Rinehart's wealth rankings between 2013 and 2019 were adversely impacted by the fall in the wholesale iron ore price and the fall in the AUD/USD exchange rate. In May 2016, she had fallen from wealthiest Australian in 2011 to fourth, with AUD6.06 billion, surpassed by property developer Harry Triguboff, with AUD10.62 billion. By 2020, according to The Australian Financial Review, Rinehart had an estimated net worth of AUD28.89 billion and was restored to the mantle of the wealthiest Australian; it was a title that she has maintained since that date, progressively increasing her net worth, year on year.

===Wealth rankings===

| Year | Financial Review Rich List |  | Forbes Australia's 50 richest |  |
| Rank | Net worth A$ | Rank | Net worth US$ |
| 2006 | 8 | $1.80 billion |  |  |
| 2007 | 4 | $4.00 billion | 14 | $1.00 billion |
| 2008 | 5 | $4.39 billion | 6 | $2.40 billion |
| 2009 | 4 | $3.47 billion | 7 | $1.50 billion |
| 2010 | 5 | $4.75 billion | 9 | $2.00 billion |
| 2011 | 1 | $10.31 billion | 1 | $9.00 billion |
| 2012 | 1 | $29.17 billion | 1 | $18.00 billion |
| 2013 | 1 | $22.02 billion | 1 | $17.00 billion |
| 2014 | 1 | $20.01 billion | 1 | $17.60 billion |
| 2015 | 1 | $14.02 billion | 1 | $12.30 billion |
| 2016 | 4 | $6.06 billion | 2 | $8.50 billion |
| 2017 | 3 | $10.40 billion | 1 | $14.8 billion |
| 2018 | 3 | $12.68 billion | 1 | $17.4 billion |
| 2019 | 2 | $13.81 billion | 1 | $14.8 billion |
| 2020 | 1 | $28.89 billion |  |  |
| 2021 | 1 | $31.06 billion |  |  |
| 2022 | 1 | $34.00 billion |  |  |
| 2023 | 1 | $37.41 billion |  |  |
| 2024 | 1 | $40.61 billion | 1 | $30.8 billion |
| 2025 | 1 | $38.11 billion |  |  |

Legend
| Icon | Description |
| Steady | Has not changed from the previous year |
| Increase | Has increased from the previous year |
| Decrease | Has decreased from the previous year |

===Philanthropy===
In a 2006 Business Review Weekly article reviewing the way Australia's rich support philanthropy, it was noted that Rinehart prefers to keep a low profile, partly to avoid being "harassed by other charities" and partly for reasons of privacy.

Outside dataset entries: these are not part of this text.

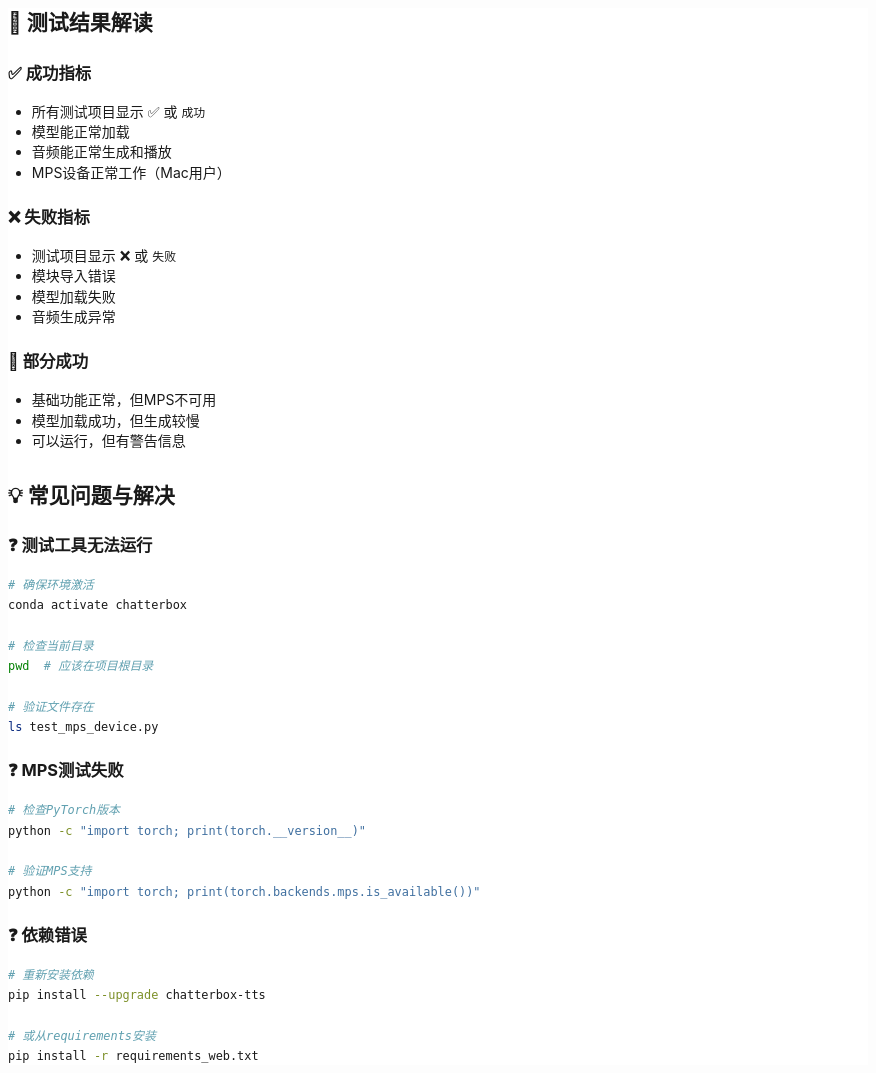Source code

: ## 🔧 测试结果解读

### ✅ **成功指标**
- 所有测试项目显示 ✅ 或 `成功`
- 模型能正常加载
- 音频能正常生成和播放
- MPS设备正常工作（Mac用户）

### ❌ **失败指标**
- 测试项目显示 ❌ 或 `失败`
- 模块导入错误
- 模型加载失败
- 音频生成异常

### 🔄 **部分成功**
- 基础功能正常，但MPS不可用
- 模型加载成功，但生成较慢
- 可以运行，但有警告信息

## 💡 常见问题与解决

### ❓ **测试工具无法运行**
```bash
# 确保环境激活
conda activate chatterbox

# 检查当前目录
pwd  # 应该在项目根目录

# 验证文件存在
ls test_mps_device.py
```

### ❓ **MPS测试失败**
```bash
# 检查PyTorch版本
python -c "import torch; print(torch.__version__)"

# 验证MPS支持
python -c "import torch; print(torch.backends.mps.is_available())"
```

### ❓ **依赖错误**
```bash
# 重新安装依赖
pip install --upgrade chatterbox-tts

# 或从requirements安装
pip install -r requirements_web.txt
```
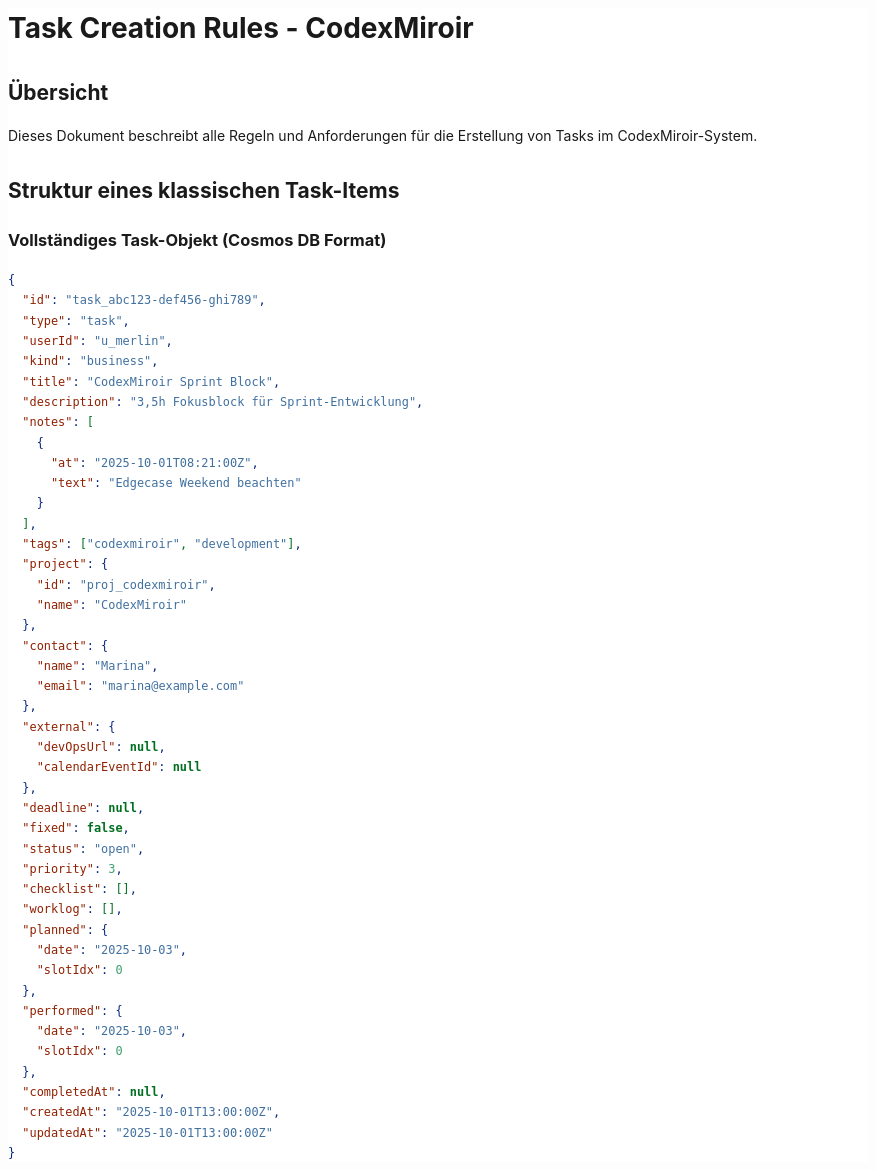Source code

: 
# Task Creation Rules - CodexMiroir

## Übersicht

Dieses Dokument beschreibt alle Regeln und Anforderungen für die Erstellung von Tasks im CodexMiroir-System.

## Struktur eines klassischen Task-Items

### Vollständiges Task-Objekt (Cosmos DB Format)

```json
{
  "id": "task_abc123-def456-ghi789",
  "type": "task",
  "userId": "u_merlin",
  "kind": "business",
  "title": "CodexMiroir Sprint Block",
  "description": "3,5h Fokusblock für Sprint-Entwicklung",
  "notes": [
    {
      "at": "2025-10-01T08:21:00Z",
      "text": "Edgecase Weekend beachten"
    }
  ],
  "tags": ["codexmiroir", "development"],
  "project": {
    "id": "proj_codexmiroir",
    "name": "CodexMiroir"
  },
  "contact": {
    "name": "Marina",
    "email": "marina@example.com"
  },
  "external": {
    "devOpsUrl": null,
    "calendarEventId": null
  },
  "deadline": null,
  "fixed": false,
  "status": "open",
  "priority": 3,
  "checklist": [],
  "worklog": [],
  "planned": {
    "date": "2025-10-03",
    "slotIdx": 0
  },
  "performed": {
    "date": "2025-10-03",
    "slotIdx": 0
  },
  "completedAt": null,
  "createdAt": "2025-10-01T13:00:00Z",
  "updatedAt": "2025-10-01T13:00:00Z"
}
```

Rinehart is publicly known for visiting girls' orphanages in Cambodia and is on the expert advisory board of SISHA, a Cambodian non-profit organisation campaigning against human trafficking, in particular by rescuing and assisting sexually exploited women and children.

In 2012 Swimming Australia announced a $10 million funding arrangement over four years with the Georgina Hope Foundation in conjunction with Hancock Prospecting. The deal supports the Australian Swim Team through direct payments to elite and targeted development swimmers, as well supporting lesser known sports such as synchronised swimming. The arrangement was renewed for a further two years in August 2015 and includes naming rights to various Swimming Australia events, including the Australian Swimming Championships. In 2019, the sporting group described Rinehart as "part of [the] team" and "part of the swimming family."

==Awards and recognitions==
Bond University awarded Rinehart an honorary doctorate in 2013 "in recognition of her commitment and contribution to the Australian economy and wider community."

In 2022, Rinehart was appointed as an Officer of the Order of Australia (AO) in the 2022 Australia Day Honours for "distinguished service to the mining sector, to the community through philanthropic initiatives, and to sport as a patron".

In 2025, Forbes listed her 52nd amongst World's 100 most powerful women.